While fringe and heretofore banned sexual practices were
legitimized and glamorized, rigid rules were placed around the sexual behavior
of those of us that comprise 95 percent of the population. The MeToo movement began as a correction to
stop (mostly) men from sexually exploiting women in the workplace. Colleges shifted the definition and the
burden of proof on matters of “sexual
assault” and made demands on what “consent” meant, wrecking young men’s lives
without due process. Under the new
definitions, Jimmy Stewart committed at
least 3 acts of “sexual assault” against Donna Reed in his courtship of her in
It’s A Wonderful Life. The rigid rules
(written and adopted by who?) put a chill on all relationships between men and
women in the workplace and on campus. The
woke crowd was able to curtail normal pre-marital sexual relationships on
campus more successfully than the Evangelical Christians could ever do.

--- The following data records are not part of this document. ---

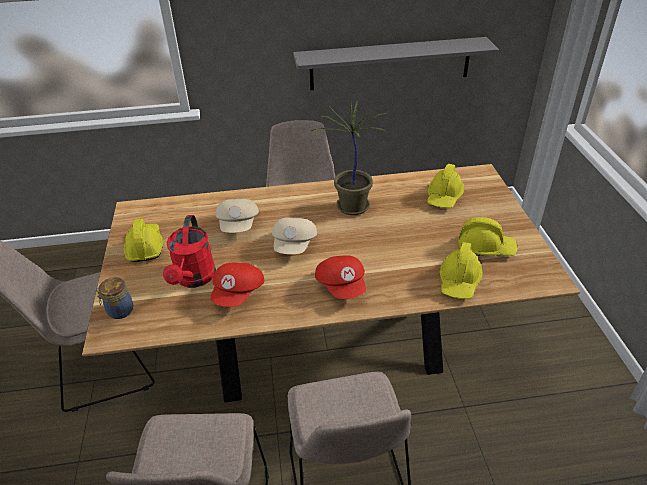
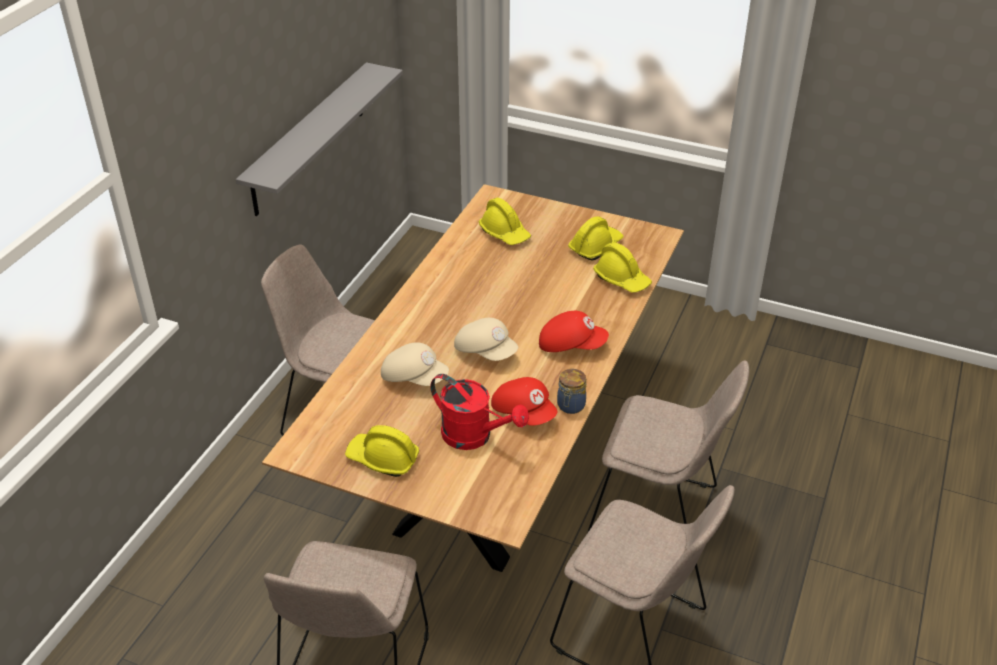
camera: 60 degrees left, 0 degrees up
(119, 311) = (476, 505): jar -> jar (570, 406)
(351, 206) = (462, 292): potted plant -> none

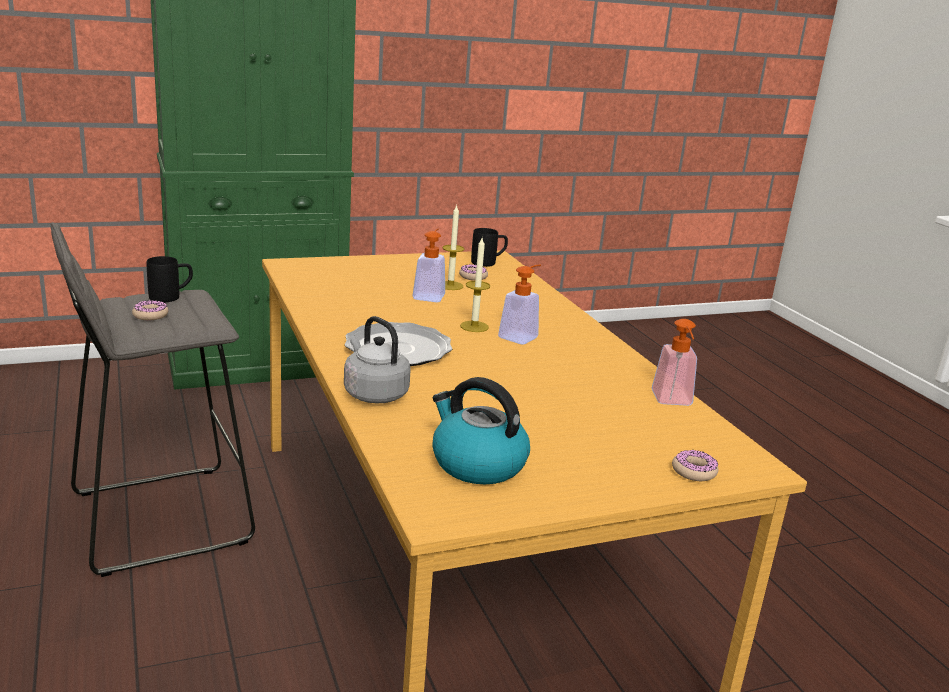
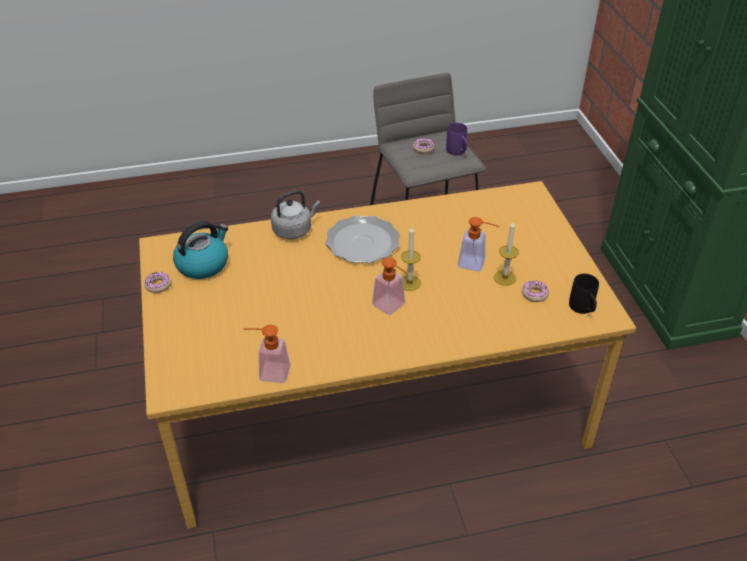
camera: 100 degrees right, 20 degrees up
(171, 296) = (458, 152): black mug -> purple mug
(694, 471) = (172, 356): donut -> donut (158, 285)

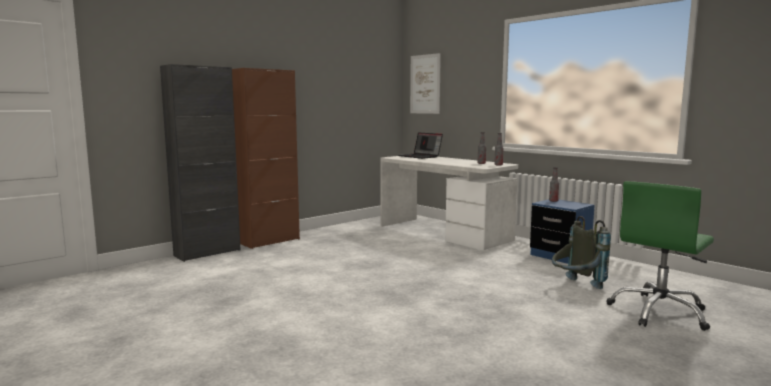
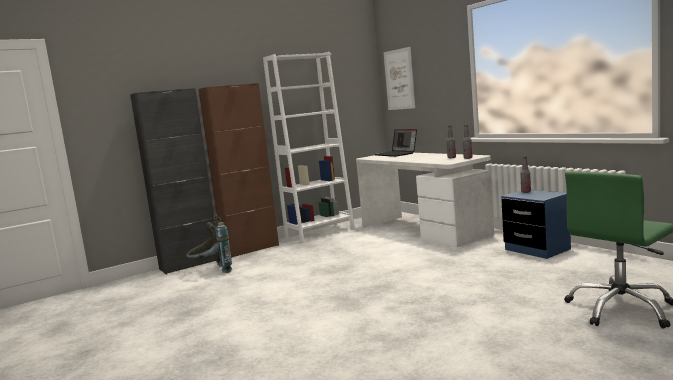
camera: 10 degrees right, 0 degrees up
(338, 229) = (320, 233): none -> white bookcase
(576, 286) = (539, 283): grey backpack -> grey backpack (212, 271)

Many, many long and happy marriages had their
inception at the office (I know a couple that were bank examiners together—how
erotic). Today, you simply don’t dare to make even the slightest comment that
suggests that someone appeals to you at work, or you will be hauled up to HR.
Sex is an essential aspect of our humanity. And we need to think about bringing it back
to its essential function in our society.
As many issues as I have with the Catholic Church, it had it partially
right. Catholic doctrine views sex as part
procreation and part human connection.
The problem it had is that it way overemphasized the procreation part
and had too many rules around the connection aspect. One woman wrote a beautifully worded letter
to the editor (which I wish that I had kept) in which she took umbrage at the
Church’s emphasis on procreation, while piling guilt and shame on the
connection and pleasure aspect. Her
sexual compatibility with her husband was so acute, the pleasure so fulfilling,
the connection so deep that it smoothed out the rough spots in their
relationship, and neither could bear the thought of not having that intimacy,
it was so sustaining. And it had nothing
to do with procreation.
As we confront this apocalyptic crisis, we would do well to
spend some time thinking of the things that are part of our basic humanity, what they mean for us and
where we have let them go off track. We
have shunned and denied death, but it threatens to now pay a visit in a large
way. We have normalized and freed up the
fringes of sexual expression and at the same time contained and placed rigid
rules around normal, heterosexual sexual expression.
It is time that we revisit some parts of the things that make us human.